[How to complete this task] Copy out all of the records. Keep every word exact.

[Dataset extract]
>>>

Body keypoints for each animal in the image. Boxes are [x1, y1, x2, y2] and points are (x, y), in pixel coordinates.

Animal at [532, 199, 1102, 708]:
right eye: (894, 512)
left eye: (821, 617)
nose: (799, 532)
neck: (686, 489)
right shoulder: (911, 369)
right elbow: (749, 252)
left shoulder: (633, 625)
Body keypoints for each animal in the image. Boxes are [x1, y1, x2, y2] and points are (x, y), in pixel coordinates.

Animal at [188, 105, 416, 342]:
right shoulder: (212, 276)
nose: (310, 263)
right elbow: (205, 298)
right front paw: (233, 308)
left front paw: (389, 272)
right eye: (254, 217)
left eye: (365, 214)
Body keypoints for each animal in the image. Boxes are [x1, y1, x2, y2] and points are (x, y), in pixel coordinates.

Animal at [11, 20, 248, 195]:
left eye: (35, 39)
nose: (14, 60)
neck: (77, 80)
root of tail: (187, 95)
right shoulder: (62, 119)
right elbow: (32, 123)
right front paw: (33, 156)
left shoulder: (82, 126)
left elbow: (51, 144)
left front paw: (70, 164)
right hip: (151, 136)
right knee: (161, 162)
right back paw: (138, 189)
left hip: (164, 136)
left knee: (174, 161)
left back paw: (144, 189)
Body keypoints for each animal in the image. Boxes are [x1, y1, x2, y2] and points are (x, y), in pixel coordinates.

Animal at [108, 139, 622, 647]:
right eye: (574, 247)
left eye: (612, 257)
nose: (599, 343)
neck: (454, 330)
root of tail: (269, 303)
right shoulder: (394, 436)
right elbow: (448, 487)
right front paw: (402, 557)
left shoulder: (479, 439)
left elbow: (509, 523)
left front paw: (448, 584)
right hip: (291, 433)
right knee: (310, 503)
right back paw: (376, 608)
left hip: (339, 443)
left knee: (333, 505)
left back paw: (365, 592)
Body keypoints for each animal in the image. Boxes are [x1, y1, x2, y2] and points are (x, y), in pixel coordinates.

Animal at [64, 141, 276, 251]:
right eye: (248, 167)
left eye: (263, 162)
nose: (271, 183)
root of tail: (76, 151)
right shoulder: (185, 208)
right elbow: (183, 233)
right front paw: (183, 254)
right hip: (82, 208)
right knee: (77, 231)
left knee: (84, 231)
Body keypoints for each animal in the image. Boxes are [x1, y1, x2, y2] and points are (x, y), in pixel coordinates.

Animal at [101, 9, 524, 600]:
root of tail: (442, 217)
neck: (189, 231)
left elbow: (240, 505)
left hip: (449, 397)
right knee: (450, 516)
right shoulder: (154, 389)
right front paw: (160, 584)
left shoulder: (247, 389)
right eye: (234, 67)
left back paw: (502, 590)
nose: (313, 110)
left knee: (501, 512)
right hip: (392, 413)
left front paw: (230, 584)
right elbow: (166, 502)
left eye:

<<<

[Your response]
Body keypoints for each animal in the image. Boxes are [x1, y1, x2, y2] and points are (x, y), in pixel coordinates.

Animal at [532, 199, 1102, 708]:
right eye: (894, 512)
left eye: (821, 617)
nose: (799, 532)
neck: (686, 489)
right shoulder: (911, 369)
right elbow: (749, 252)
left shoulder: (633, 625)
Body keypoints for each animal in the image. Boxes are [x1, y1, x2, y2] and points are (x, y), in pixel coordinates.

Animal at [188, 105, 416, 342]:
right shoulder: (212, 276)
nose: (310, 263)
right elbow: (205, 298)
right front paw: (233, 308)
left front paw: (389, 272)
right eye: (254, 217)
left eye: (365, 214)
Body keypoints for each animal in the image. Boxes are [x1, y1, x2, y2] and points are (x, y), in pixel coordinates.

Animal at [11, 20, 248, 195]:
left eye: (35, 39)
nose: (14, 60)
neck: (77, 80)
root of tail: (187, 95)
right shoulder: (62, 119)
right elbow: (32, 123)
right front paw: (33, 156)
left shoulder: (82, 126)
left elbow: (51, 144)
left front paw: (70, 164)
right hip: (151, 136)
right knee: (161, 162)
right back paw: (138, 189)
left hip: (164, 136)
left knee: (174, 161)
left back paw: (144, 189)
Body keypoints for each animal in the image. Boxes are [x1, y1, x2, y2] and points are (x, y), in pixel coordinates.

Animal at [108, 139, 622, 647]:
right eye: (574, 247)
left eye: (612, 257)
nose: (599, 343)
neck: (454, 330)
root of tail: (269, 303)
right shoulder: (394, 436)
right elbow: (448, 487)
right front paw: (402, 557)
left shoulder: (479, 439)
left elbow: (509, 523)
left front paw: (448, 584)
right hip: (291, 433)
right knee: (310, 503)
right back paw: (376, 608)
left hip: (339, 443)
left knee: (333, 505)
left back paw: (365, 592)
Body keypoints for each animal in the image. Boxes are [x1, y1, x2, y2] and points are (x, y), in pixel coordinates.

Animal at [64, 141, 276, 251]:
right eye: (248, 167)
left eye: (263, 162)
nose: (271, 183)
root of tail: (76, 151)
right shoulder: (185, 208)
right elbow: (183, 233)
right front paw: (183, 254)
right hip: (82, 208)
right knee: (77, 231)
left knee: (84, 231)
Body keypoints for each animal in the image. Boxes are [x1, y1, x2, y2] and points are (x, y), in pixel coordinates.

Animal at [101, 9, 524, 600]:
root of tail: (442, 217)
neck: (189, 231)
left elbow: (240, 505)
left hip: (449, 397)
right knee: (450, 516)
right shoulder: (154, 389)
right front paw: (160, 584)
left shoulder: (247, 389)
right eye: (234, 67)
left back paw: (502, 590)
nose: (313, 110)
left knee: (501, 512)
right hip: (392, 413)
left front paw: (230, 584)
right elbow: (166, 502)
left eye:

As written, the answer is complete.